Yes, and you’ve got others who are saying, “No, no, no! McCain is the best conservative, and the closest we can get.”
Others are saying, “No, it’s Mitt Romney.”
The point is they’re taking all of these candidates and saying, “This is what conservatism is.” So Giuliani’s supporters, to the extent that they’re saying he’s the best conservative in the race, are somehow going to have to explain him saying that he’s “a strong believer in global warming,” which is a full-fledged, liberal scheme to tax, spend, penalize achievement, and to grow government, pure and simple. Arnold Schwarzenegger as a “progressive leader on the environment”? Schwarzenegger is “progressive,” period! He turned his back on the very people who enabled him to run for governor by the overthrow, the recall of Gray Davis. There’s nothing conservative anymore about Schwarzenegger! Calling for “immigration policies that welcome people who make contributions to America’s economy”? Now, look, Rudy can say what he wants and he can go out there and battle for this office saying what he wants. Don’t misunderstand. All I’m trying to point out is (tap, tap, tap), in terms of Reaganism and conservatism, you’re not going to find it there.
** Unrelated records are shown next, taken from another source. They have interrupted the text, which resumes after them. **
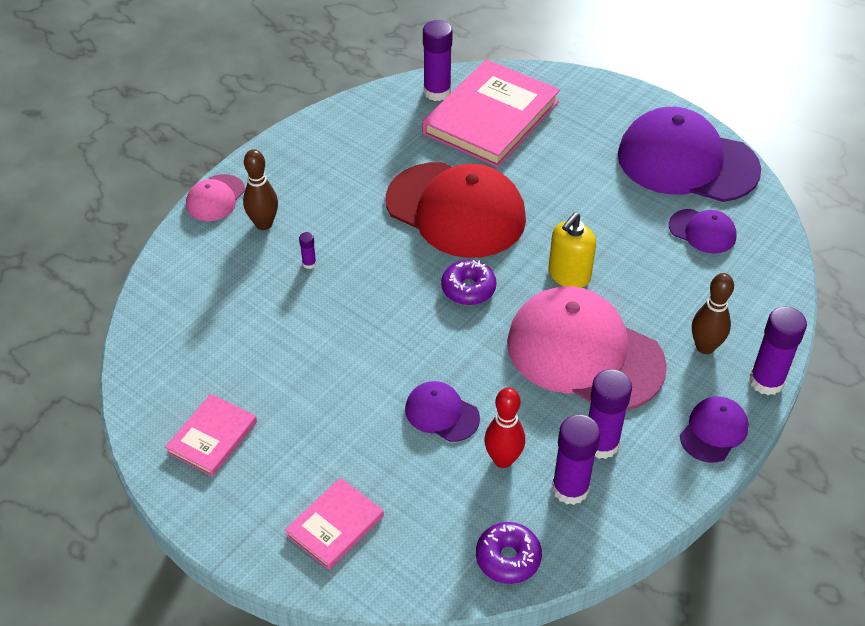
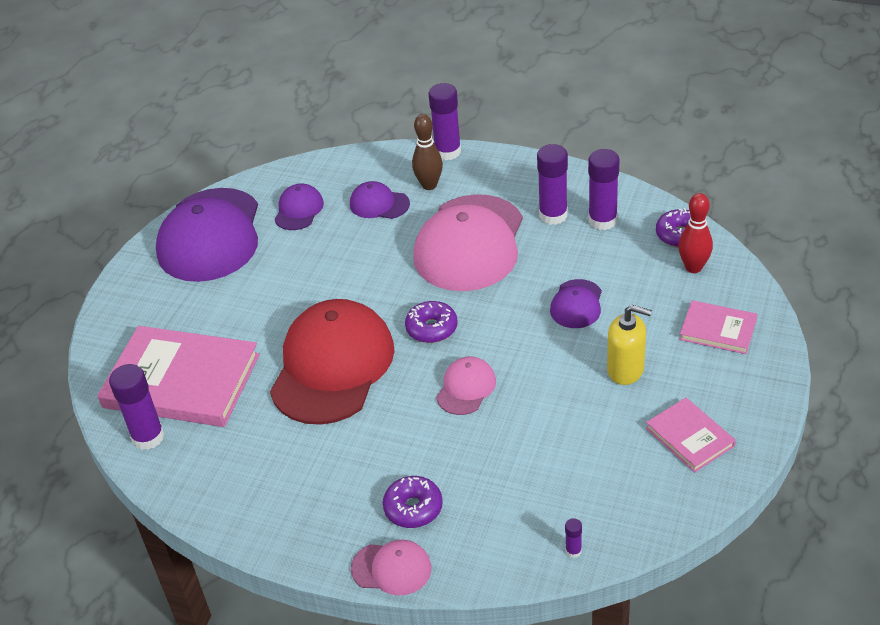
camera: 105 degrees left, 5 degrees down
pink book [165,394,257,476] -> pink book turned 45 degrees clockwise [646,398,736,473]
brown bowling pin [243,149,278,230] -> purple donut [383,476,443,528]
purple glue stick [299,232,316,269] -> purple glue stick moved to [565,518,582,558]
red bowling pin [484,387,525,468] -> red bowling pin moved to [679,193,713,273]
yellow soap dispenser [548,212,596,288] -> yellow soap dispenser moved to [607,305,652,385]
purple cap [680,396,749,463] -> purple cap moved to [350,181,410,219]
none -> pink cap [436,356,496,415]

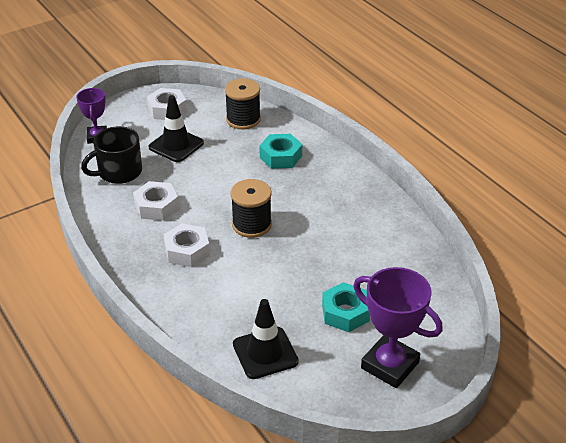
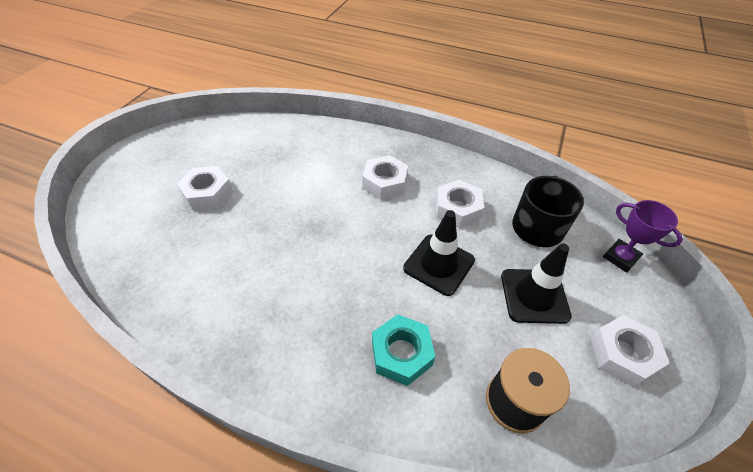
camera: 145 degrees right, 10 degrees up
black spool [231,179,272,238] -> none
black traffic cone [233,299,299,379] -> black traffic cone moved to [403,210,475,296]
turquoise nut [322,282,370,332] -> white nut [177,166,233,210]
purple trophy [353,267,443,388] -> none

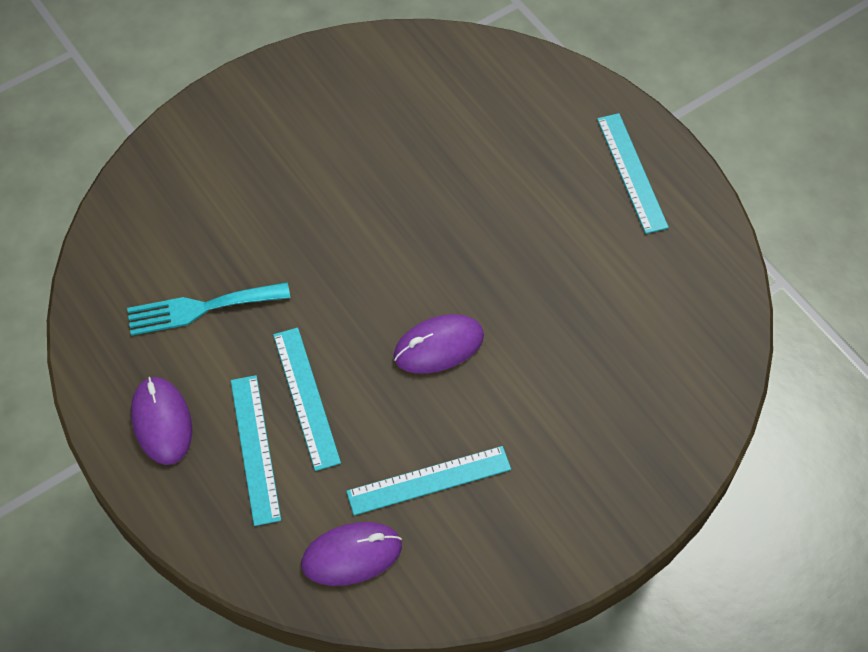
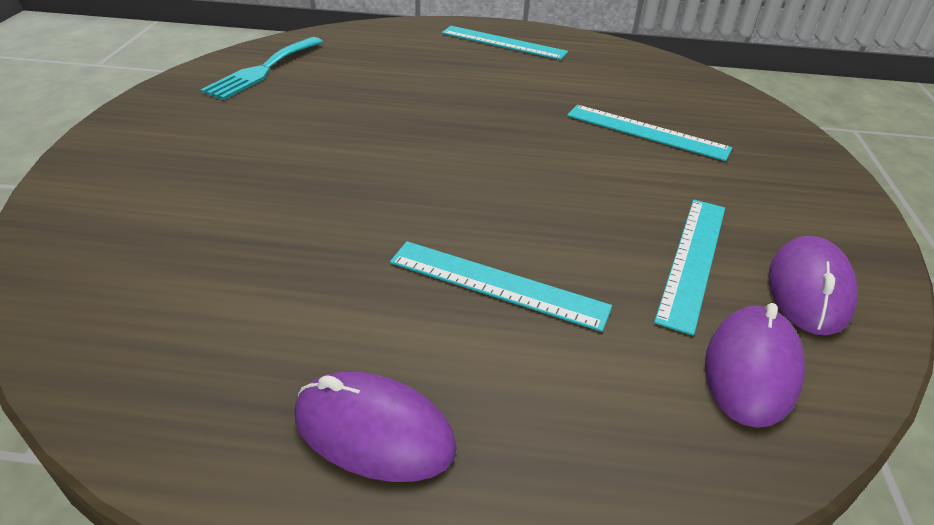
camera: 50 degrees left, 20 degrees down
turquoise fork [127,282,290,336] -> turquoise fork moved to [200,37,323,100]
turquoise ruler [231,375,281,526] -> turquoise ruler moved to [567,105,732,161]
purple mouse [394,314,484,374] -> purple mouse moved to [769,236,858,335]

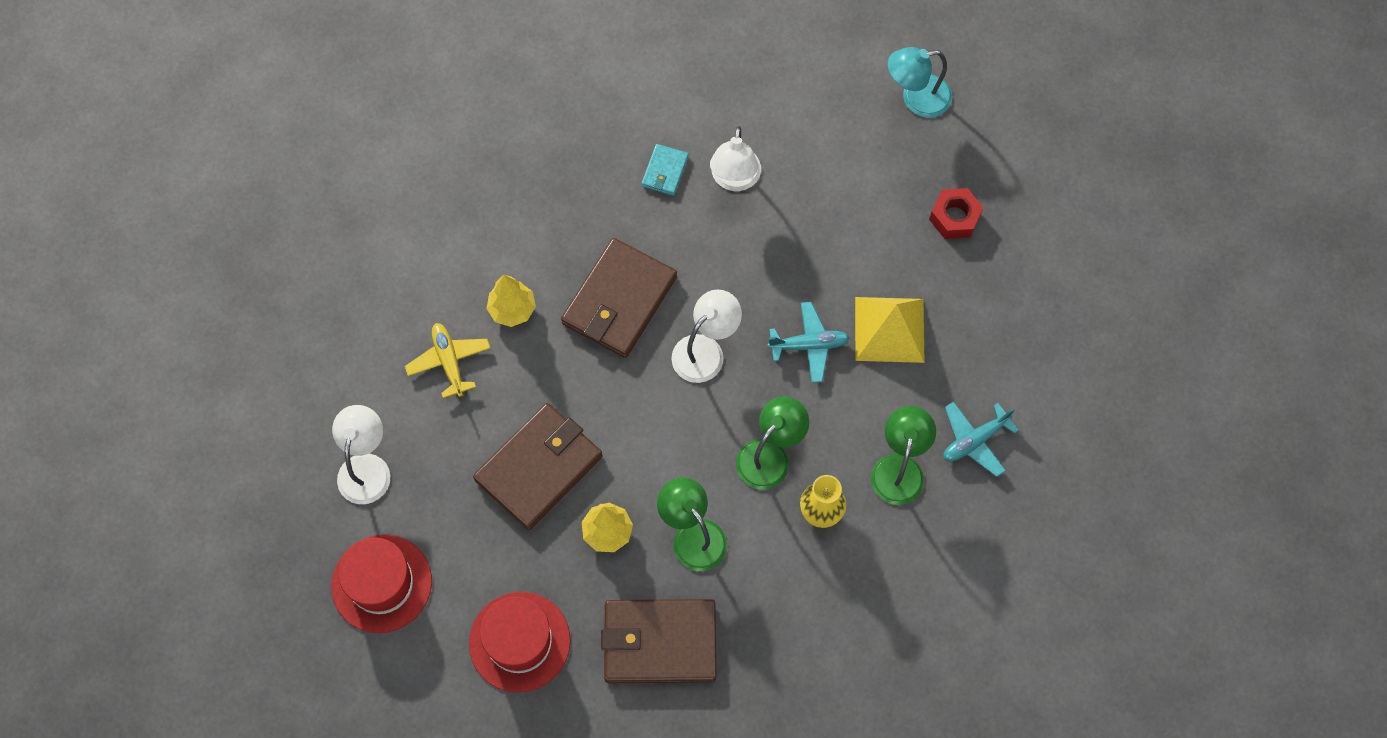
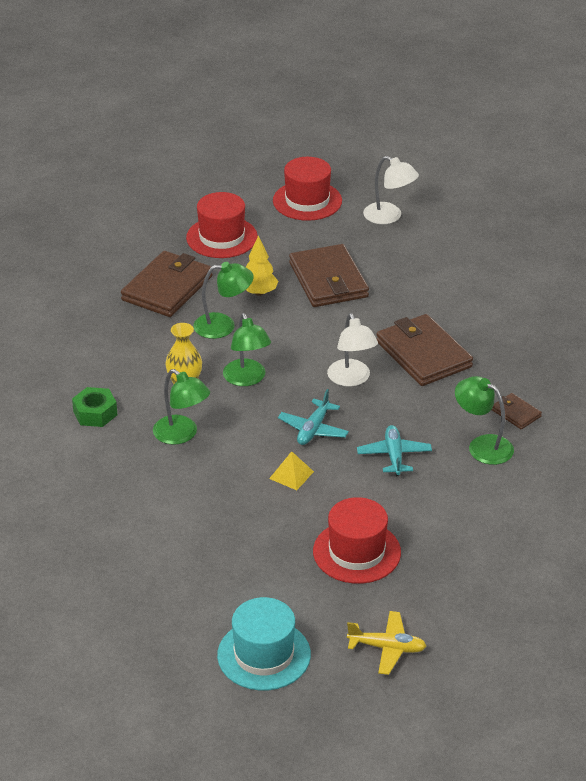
camera: 120 degrees right, 30 degrees down
yellow plane [405,323,491,398] -> yellow plane moved to [347,611,426,675]
yellow tree [486,275,536,327] -> none
turquoise wallet [641,144,689,196] -> brown wallet [492,393,542,429]
white lamp [710,126,761,191] -> green lamp [455,376,514,465]
yellow pyramid [855,297,924,363] -> yellow pyramid [269,451,314,490], size x0.54
turquoise lamp [888,47,952,118] -> none
red nut [929,188,983,239] -> red hat [313,497,401,584]
turquoise plane [943,401,1019,477] -> turquoise plane moved to [357,425,432,476]
none -> green nut [72,387,117,427]
none -> turquoise hat [217,597,311,691]

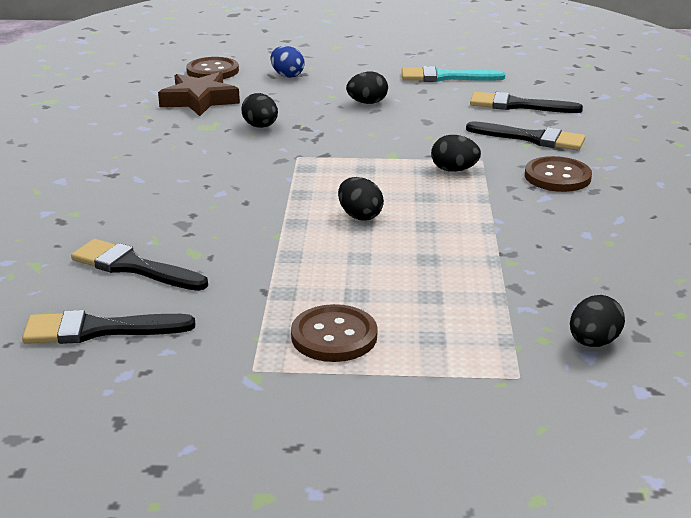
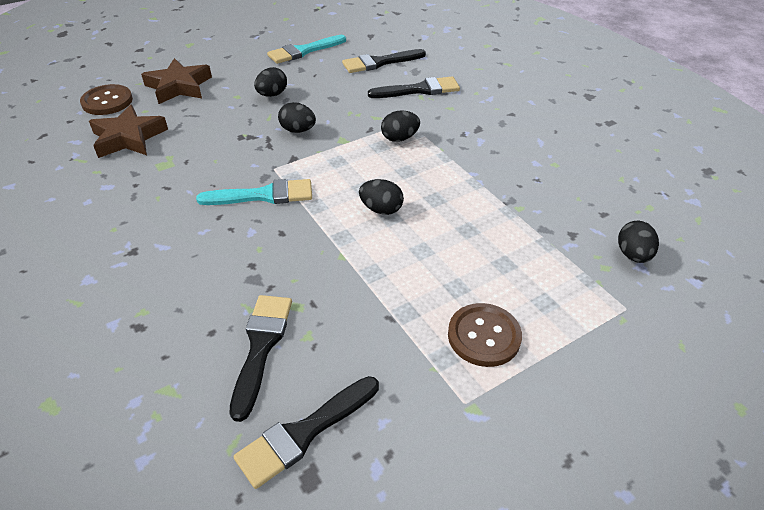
camera: 35 degrees left, 15 degrees up
black brush [71,239,208,291] -> black brush turned 105 degrees clockwise [229,295,292,422]
black egg [241,93,278,128] -> black egg moved to [278,102,316,133]
blue egg [271,46,305,78] -> brown star [141,58,212,104]
brown button [525,156,592,192] -> none
none -> turquoise brush [196,179,312,205]

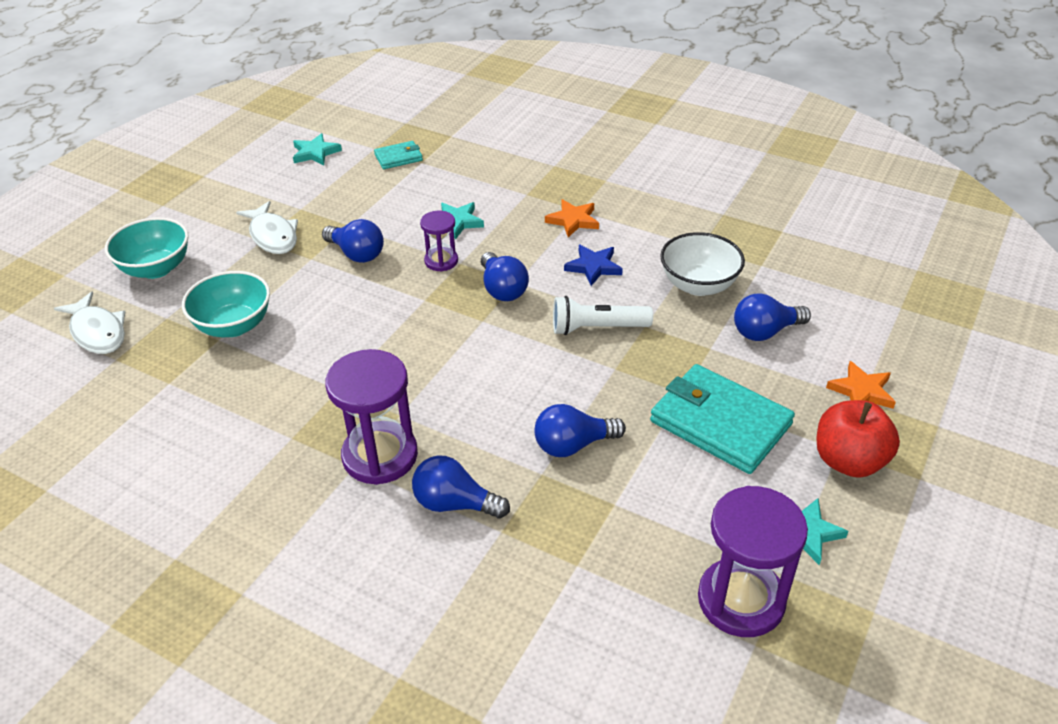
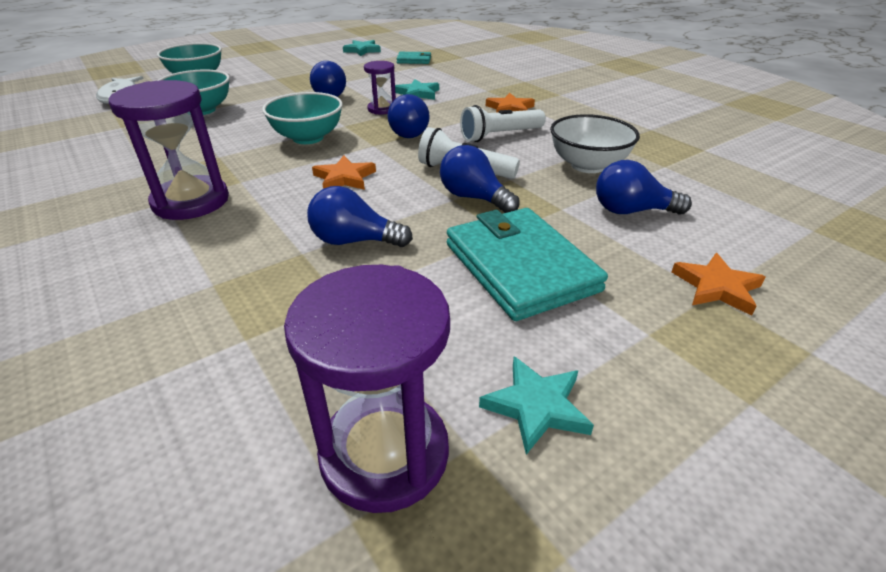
camera: 25 degrees right, 5 degrees down
white fish [236,201,298,254] -> none
blue light bulb [412,455,510,518] -> blue light bulb moved to [440,145,520,213]
blue star [564,245,623,286] -> white flashlight [460,105,546,142]
red apple [816,400,900,478] -> none
none -> turquoise bowl [262,92,343,144]
none -> orange star [312,156,376,190]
That’s not conservative. Maybe… (interruption) Well, I know Reagan’s not running here, but what are we conservatives supposed to do? My point is the liberals never allow for liberalism to be watered down. They never take a candidate and say, “Candidate A is a lib.” They demand full fealty to full-fledged liberalism! What liberals do is try to fool everybody else into thinking they’re not liberals, but they are. I know there’s not a Reaganite candidate out there, and I’m not saying that we can’t support a candidate who’s not Reaganite, but I don’t want to see conservatism redefined in the process so that conservatism equals: support for the madcap environmentalist wackos on global warming. I don’t want conservatism to be redefined so it supports: illegal immigration. That’s all I’m saying here. I’m not saying these candidates are disqualified. Just don’t start plugging these guys in as definitions of “conservative,” and for heaven’s sake, don’t try to tell me McCain.